Emergency Department, Hospital Clinic, Institut d'Investigació Biomèdica August Pi i Sunyer, Barcelona, Catalonia, Spain, University of Barcelona, Barcelona, Catalonia, Spain.
Cardiology and Intensive Care Unit, Nippon Medical School Musashi-Kosugi Hospital, Kawasaki, Japan; INSERM UMR-S 942, Paris, France.
JACC Heart Fail. 2019 Oct;7(10):834-845. doi: 10.1016/j.jchf.2019.04.022. Epub 2019 Sep 11.
This study investigated whether systemic corticosteroids (new onset) administered to patients with acute heart failure (AHF) have any association with outcomes, with differentiated analyses for patients with and without chronic obstructive pulmonary disease (COPD) as a comorbidity.

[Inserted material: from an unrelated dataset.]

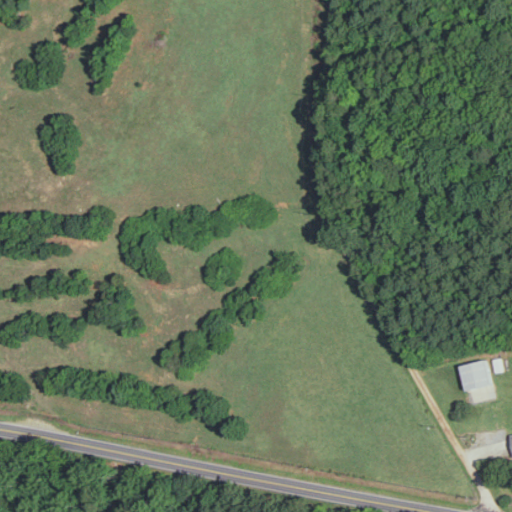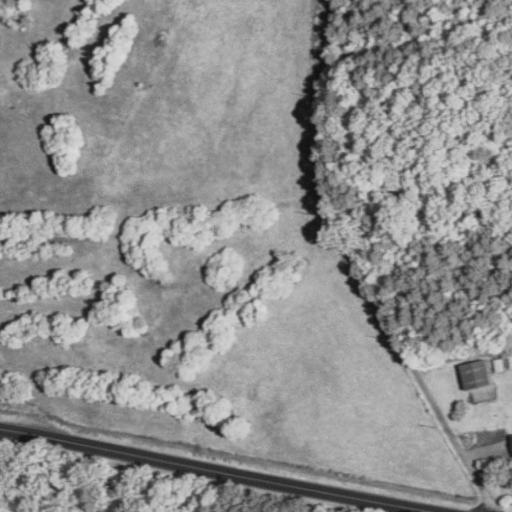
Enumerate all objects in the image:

Patients with undiagnosed dyspnea frequently receive corticosteroids in emergency departments while determining a final diagnosis, but their effect on the outcomes of patients with AHF without overt COPD exacerbation is unknown.
We selected patients with AHF from the EAHFE (Epidemiology of Acute Heart Failure in the Emergency Departments) registry, recording key data (new-onset corticosteroid therapy, COPD condition). Patients with and without COPD were analyzed separately. We calculated unadjusted and adjusted ratios for corticosteroid-treated compared with corticosteroid-untreated patients for 2 coprimary endpoints: 90-day all-cause mortality (from index episode) and 90-day post-discharge combined endpoint (all-cause mortality or readmission for AHF), with intermediate time-point estimations. Other secondary endpoints were calculated, and some sensitive and stratified analyses were performed.
We analyzed 11,356 patients: 8,635 without COPD (841 corticosteroid-treated, 9.7%) and 2,721 with COPD (753 corticosteroid-treated, 27.7%). There were several differences between treated and untreated patients, essentially because corticosteroid-treated patients were sicker. Although unadjusted outcomes were worse in corticosteroid-treated patients, especially in patients without COPD, these differences disappeared after adjustment: hazard ratios for 90-day mortality (without/with COPD) were 0.91 (95% confidence interval (CI): 0.76 to 1.10)/0.99 (95% CI: 0.78 to 1.26), and 1.09 (95% CI: 0.93 to 1.28)/1.02 (95% CI: 0.86 to 1.21) for the post-discharge combined endpoint. Analyses of intermediate time-point coprimary endpoints and secondary outcomes rendered similar estimations. Sensitivity and stratified analysis did not significantly modify these results.
There is no evidence of harm related to the new onset of systemic corticosteroid therapy during an episode of AHF, either in patients with or without concomitant COPD.
本研究旨在探讨急性心力衰竭(AHF)患者接受全身皮质类固醇(新发病例)治疗与结局的相关性,并对合并慢性阻塞性肺疾病(COPD)和不合并 COPD 的患者进行差异化分析。
在确定最终诊断时,急诊科经常会给未确诊呼吸困难的患者使用皮质类固醇,但皮质类固醇对无明显 COPD 加重的 AHF 患者结局的影响尚不清楚。
我们从 EAHFE(急诊科急性心力衰竭的流行病学)登记处中选择 AHF 患者,记录关键数据(新发病例皮质类固醇治疗、COPD 情况)。分别对合并和不合并 COPD 的患者进行分析。我们计算了皮质类固醇治疗组与未治疗组的 2 个主要终点的未经调整和调整比值:90 天全因死亡率(从首发事件开始)和 90 天出院后复合终点(全因死亡率或因 AHF 再次入院),并进行中间时间点估计。计算了其他次要终点,并进行了一些敏感和分层分析。
我们分析了 11356 例患者:8635 例无 COPD(841 例皮质类固醇治疗,9.7%)和 2721 例合并 COPD(753 例皮质类固醇治疗,27.7%)。在接受治疗和未接受治疗的患者之间存在一些差异,这主要是因为皮质类固醇治疗组的患者病情更严重。尽管未经调整的结局在皮质类固醇治疗组患者中更差,尤其是在无 COPD 的患者中,但这些差异在调整后消失:90 天死亡率的风险比(无/合并 COPD)为 0.91(95%置信区间:0.76 至 1.10)/0.99(95%置信区间:0.78 至 1.26),出院后复合终点的风险比为 1.09(95%置信区间:0.93 至 1.28)/1.02(95%置信区间:0.86 至 1.21)。中间时间点主要终点和次要结局的分析得出了类似的估计值。敏感性和分层分析并没有显著改变这些结果。
在 AHF 发作期间,新发病例全身皮质类固醇治疗与危害之间没有证据,无论是在合并或不合并 COPD 的患者中。